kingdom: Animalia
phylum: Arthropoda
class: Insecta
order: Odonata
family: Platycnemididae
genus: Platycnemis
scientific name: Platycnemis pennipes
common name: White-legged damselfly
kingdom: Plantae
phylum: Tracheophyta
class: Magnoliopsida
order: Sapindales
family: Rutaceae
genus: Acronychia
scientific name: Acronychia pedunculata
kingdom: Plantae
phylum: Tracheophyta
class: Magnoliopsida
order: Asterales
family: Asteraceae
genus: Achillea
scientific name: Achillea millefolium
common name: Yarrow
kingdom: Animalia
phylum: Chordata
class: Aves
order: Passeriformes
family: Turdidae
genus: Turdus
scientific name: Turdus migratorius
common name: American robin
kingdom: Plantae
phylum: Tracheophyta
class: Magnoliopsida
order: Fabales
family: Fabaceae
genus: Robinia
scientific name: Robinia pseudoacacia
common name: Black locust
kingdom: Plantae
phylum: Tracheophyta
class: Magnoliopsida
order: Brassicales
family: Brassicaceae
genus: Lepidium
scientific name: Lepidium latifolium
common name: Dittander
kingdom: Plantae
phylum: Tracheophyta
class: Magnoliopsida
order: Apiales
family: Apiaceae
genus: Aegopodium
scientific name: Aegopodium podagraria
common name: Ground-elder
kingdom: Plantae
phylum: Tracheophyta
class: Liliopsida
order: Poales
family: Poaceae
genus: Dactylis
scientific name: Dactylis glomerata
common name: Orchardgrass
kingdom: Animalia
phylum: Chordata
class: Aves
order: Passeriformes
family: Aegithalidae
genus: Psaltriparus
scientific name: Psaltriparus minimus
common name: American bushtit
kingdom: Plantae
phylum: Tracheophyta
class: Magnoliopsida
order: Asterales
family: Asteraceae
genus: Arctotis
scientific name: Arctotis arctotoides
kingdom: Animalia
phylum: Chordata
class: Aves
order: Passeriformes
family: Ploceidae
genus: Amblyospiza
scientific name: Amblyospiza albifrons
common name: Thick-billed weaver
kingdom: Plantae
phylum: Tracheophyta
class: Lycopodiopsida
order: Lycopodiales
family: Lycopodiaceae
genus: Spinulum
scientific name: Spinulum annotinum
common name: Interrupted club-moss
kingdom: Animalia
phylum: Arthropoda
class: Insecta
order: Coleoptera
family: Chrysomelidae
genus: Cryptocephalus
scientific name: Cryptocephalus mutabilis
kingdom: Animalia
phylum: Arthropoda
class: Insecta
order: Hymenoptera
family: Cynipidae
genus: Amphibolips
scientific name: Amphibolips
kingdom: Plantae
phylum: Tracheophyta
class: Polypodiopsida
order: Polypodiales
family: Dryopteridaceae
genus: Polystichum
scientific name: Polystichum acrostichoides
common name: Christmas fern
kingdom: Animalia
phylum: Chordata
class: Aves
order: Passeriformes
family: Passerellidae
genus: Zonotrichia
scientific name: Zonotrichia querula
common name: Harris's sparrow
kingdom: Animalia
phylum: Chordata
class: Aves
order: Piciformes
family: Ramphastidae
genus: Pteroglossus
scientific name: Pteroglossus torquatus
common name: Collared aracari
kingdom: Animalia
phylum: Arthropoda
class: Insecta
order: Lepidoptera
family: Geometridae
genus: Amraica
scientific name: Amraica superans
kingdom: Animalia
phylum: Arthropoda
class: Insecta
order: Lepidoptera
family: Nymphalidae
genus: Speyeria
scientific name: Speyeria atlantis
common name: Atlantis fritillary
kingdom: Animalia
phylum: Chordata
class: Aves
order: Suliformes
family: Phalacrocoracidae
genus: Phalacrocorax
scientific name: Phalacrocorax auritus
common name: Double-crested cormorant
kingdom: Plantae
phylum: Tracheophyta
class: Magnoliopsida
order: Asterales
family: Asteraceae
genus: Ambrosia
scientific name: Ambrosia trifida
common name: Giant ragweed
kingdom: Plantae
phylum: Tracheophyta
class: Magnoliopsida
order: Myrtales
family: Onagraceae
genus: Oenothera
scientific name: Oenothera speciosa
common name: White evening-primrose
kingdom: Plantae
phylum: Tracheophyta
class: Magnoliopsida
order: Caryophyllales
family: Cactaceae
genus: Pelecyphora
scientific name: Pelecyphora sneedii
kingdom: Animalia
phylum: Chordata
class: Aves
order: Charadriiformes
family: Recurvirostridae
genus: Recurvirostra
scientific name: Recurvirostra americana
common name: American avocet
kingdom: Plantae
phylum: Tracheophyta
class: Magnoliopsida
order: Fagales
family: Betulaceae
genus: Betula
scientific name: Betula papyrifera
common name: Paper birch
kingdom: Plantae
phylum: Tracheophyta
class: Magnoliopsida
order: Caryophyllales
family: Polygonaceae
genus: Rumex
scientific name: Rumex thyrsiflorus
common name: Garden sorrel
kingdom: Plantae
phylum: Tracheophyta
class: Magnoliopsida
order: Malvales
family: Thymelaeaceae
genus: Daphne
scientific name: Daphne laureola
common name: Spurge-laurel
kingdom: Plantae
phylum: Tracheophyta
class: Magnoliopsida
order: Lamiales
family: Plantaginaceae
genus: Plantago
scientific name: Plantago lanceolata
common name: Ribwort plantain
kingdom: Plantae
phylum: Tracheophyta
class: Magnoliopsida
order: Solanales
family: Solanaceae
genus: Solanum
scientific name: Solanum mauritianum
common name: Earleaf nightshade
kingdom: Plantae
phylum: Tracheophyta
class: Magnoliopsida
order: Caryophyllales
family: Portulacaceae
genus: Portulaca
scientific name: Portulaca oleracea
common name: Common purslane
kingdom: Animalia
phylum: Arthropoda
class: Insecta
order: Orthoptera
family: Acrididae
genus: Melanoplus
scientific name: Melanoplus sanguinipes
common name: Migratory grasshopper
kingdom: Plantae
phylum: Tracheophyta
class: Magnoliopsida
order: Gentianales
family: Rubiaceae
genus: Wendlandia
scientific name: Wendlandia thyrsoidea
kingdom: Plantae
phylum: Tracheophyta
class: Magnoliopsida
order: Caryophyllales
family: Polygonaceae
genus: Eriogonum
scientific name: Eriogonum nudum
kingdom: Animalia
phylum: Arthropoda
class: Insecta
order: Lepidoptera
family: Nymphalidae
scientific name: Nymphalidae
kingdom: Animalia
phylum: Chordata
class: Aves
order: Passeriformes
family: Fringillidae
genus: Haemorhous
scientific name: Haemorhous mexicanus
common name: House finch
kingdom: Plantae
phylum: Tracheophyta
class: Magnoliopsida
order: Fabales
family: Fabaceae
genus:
--*--
*Task prompt:*
Can you update the listing above so that every "common name" becomes "vernacular name", with everything else left as it is?

*Expected answer:*
kingdom: Animalia
phylum: Arthropoda
class: Insecta
order: Odonata
family: Platycnemididae
genus: Platycnemis
scientific name: Platycnemis pennipes
vernacular name: White-legged damselfly
kingdom: Plantae
phylum: Tracheophyta
class: Magnoliopsida
order: Sapindales
family: Rutaceae
genus: Acronychia
scientific name: Acronychia pedunculata
kingdom: Plantae
phylum: Tracheophyta
class: Magnoliopsida
order: Asterales
family: Asteraceae
genus: Achillea
scientific name: Achillea millefolium
vernacular name: Yarrow
kingdom: Animalia
phylum: Chordata
class: Aves
order: Passeriformes
family: Turdidae
genus: Turdus
scientific name: Turdus migratorius
vernacular name: American robin
kingdom: Plantae
phylum: Tracheophyta
class: Magnoliopsida
order: Fabales
family: Fabaceae
genus: Robinia
scientific name: Robinia pseudoacacia
vernacular name: Black locust
kingdom: Plantae
phylum: Tracheophyta
class: Magnoliopsida
order: Brassicales
family: Brassicaceae
genus: Lepidium
scientific name: Lepidium latifolium
vernacular name: Dittander
kingdom: Plantae
phylum: Tracheophyta
class: Magnoliopsida
order: Apiales
family: Apiaceae
genus: Aegopodium
scientific name: Aegopodium podagraria
vernacular name: Ground-elder
kingdom: Plantae
phylum: Tracheophyta
class: Liliopsida
order: Poales
family: Poaceae
genus: Dactylis
scientific name: Dactylis glomerata
vernacular name: Orchardgrass
kingdom: Animalia
phylum: Chordata
class: Aves
order: Passeriformes
family: Aegithalidae
genus: Psaltriparus
scientific name: Psaltriparus minimus
vernacular name: American bushtit
kingdom: Plantae
phylum: Tracheophyta
class: Magnoliopsida
order: Asterales
family: Asteraceae
genus: Arctotis
scientific name: Arctotis arctotoides
kingdom: Animalia
phylum: Chordata
class: Aves
order: Passeriformes
family: Ploceidae
genus: Amblyospiza
scientific name: Amblyospiza albifrons
vernacular name: Thick-billed weaver
kingdom: Plantae
phylum: Tracheophyta
class: Lycopodiopsida
order: Lycopodiales
family: Lycopodiaceae
genus: Spinulum
scientific name: Spinulum annotinum
vernacular name: Interrupted club-moss
kingdom: Animalia
phylum: Arthropoda
class: Insecta
order: Coleoptera
family: Chrysomelidae
genus: Cryptocephalus
scientific name: Cryptocephalus mutabilis
kingdom: Animalia
phylum: Arthropoda
class: Insecta
order: Hymenoptera
family: Cynipidae
genus: Amphibolips
scientific name: Amphibolips
kingdom: Plantae
phylum: Tracheophyta
class: Polypodiopsida
order: Polypodiales
family: Dryopteridaceae
genus: Polystichum
scientific name: Polystichum acrostichoides
vernacular name: Christmas fern
kingdom: Animalia
phylum: Chordata
class: Aves
order: Passeriformes
family: Passerellidae
genus: Zonotrichia
scientific name: Zonotrichia querula
vernacular name: Harris's sparrow
kingdom: Animalia
phylum: Chordata
class: Aves
order: Piciformes
family: Ramphastidae
genus: Pteroglossus
scientific name: Pteroglossus torquatus
vernacular name: Collared aracari
kingdom: Animalia
phylum: Arthropoda
class: Insecta
order: Lepidoptera
family: Geometridae
genus: Amraica
scientific name: Amraica superans
kingdom: Animalia
phylum: Arthropoda
class: Insecta
order: Lepidoptera
family: Nymphalidae
genus: Speyeria
scientific name: Speyeria atlantis
vernacular name: Atlantis fritillary
kingdom: Animalia
phylum: Chordata
class: Aves
order: Suliformes
family: Phalacrocoracidae
genus: Phalacrocorax
scientific name: Phalacrocorax auritus
vernacular name: Double-crested cormorant
kingdom: Plantae
phylum: Tracheophyta
class: Magnoliopsida
order: Asterales
family: Asteraceae
genus: Ambrosia
scientific name: Ambrosia trifida
vernacular name: Giant ragweed
kingdom: Plantae
phylum: Tracheophyta
class: Magnoliopsida
order: Myrtales
family: Onagraceae
genus: Oenothera
scientific name: Oenothera speciosa
vernacular name: White evening-primrose
kingdom: Plantae
phylum: Tracheophyta
class: Magnoliopsida
order: Caryophyllales
family: Cactaceae
genus: Pelecyphora
scientific name: Pelecyphora sneedii
kingdom: Animalia
phylum: Chordata
class: Aves
order: Charadriiformes
family: Recurvirostridae
genus: Recurvirostra
scientific name: Recurvirostra americana
vernacular name: American avocet
kingdom: Plantae
phylum: Tracheophyta
class: Magnoliopsida
order: Fagales
family: Betulaceae
genus: Betula
scientific name: Betula papyrifera
vernacular name: Paper birch
kingdom: Plantae
phylum: Tracheophyta
class: Magnoliopsida
order: Caryophyllales
family: Polygonaceae
genus: Rumex
scientific name: Rumex thyrsiflorus
vernacular name: Garden sorrel
kingdom: Plantae
phylum: Tracheophyta
class: Magnoliopsida
order: Malvales
family: Thymelaeaceae
genus: Daphne
scientific name: Daphne laureola
vernacular name: Spurge-laurel
kingdom: Plantae
phylum: Tracheophyta
class: Magnoliopsida
order: Lamiales
family: Plantaginaceae
genus: Plantago
scientific name: Plantago lanceolata
vernacular name: Ribwort plantain
kingdom: Plantae
phylum: Tracheophyta
class: Magnoliopsida
order: Solanales
family: Solanaceae
genus: Solanum
scientific name: Solanum mauritianum
vernacular name: Earleaf nightshade
kingdom: Plantae
phylum: Tracheophyta
class: Magnoliopsida
order: Caryophyllales
family: Portulacaceae
genus: Portulaca
scientific name: Portulaca oleracea
vernacular name: Common purslane
kingdom: Animalia
phylum: Arthropoda
class: Insecta
order: Orthoptera
family: Acrididae
genus: Melanoplus
scientific name: Melanoplus sanguinipes
vernacular name: Migratory grasshopper
kingdom: Plantae
phylum: Tracheophyta
class: Magnoliopsida
order: Gentianales
family: Rubiaceae
genus: Wendlandia
scientific name: Wendlandia thyrsoidea
kingdom: Plantae
phylum: Tracheophyta
class: Magnoliopsida
order: Caryophyllales
family: Polygonaceae
genus: Eriogonum
scientific name: Eriogonum nudum
kingdom: Animalia
phylum: Arthropoda
class: Insecta
order: Lepidoptera
family: Nymphalidae
scientific name: Nymphalidae
kingdom: Animalia
phylum: Chordata
class: Aves
order: Passeriformes
family: Fringillidae
genus: Haemorhous
scientific name: Haemorhous mexicanus
vernacular name: House finch
kingdom: Plantae
phylum: Tracheophyta
class: Magnoliopsida
order: Fabales
family: Fabaceae
genus:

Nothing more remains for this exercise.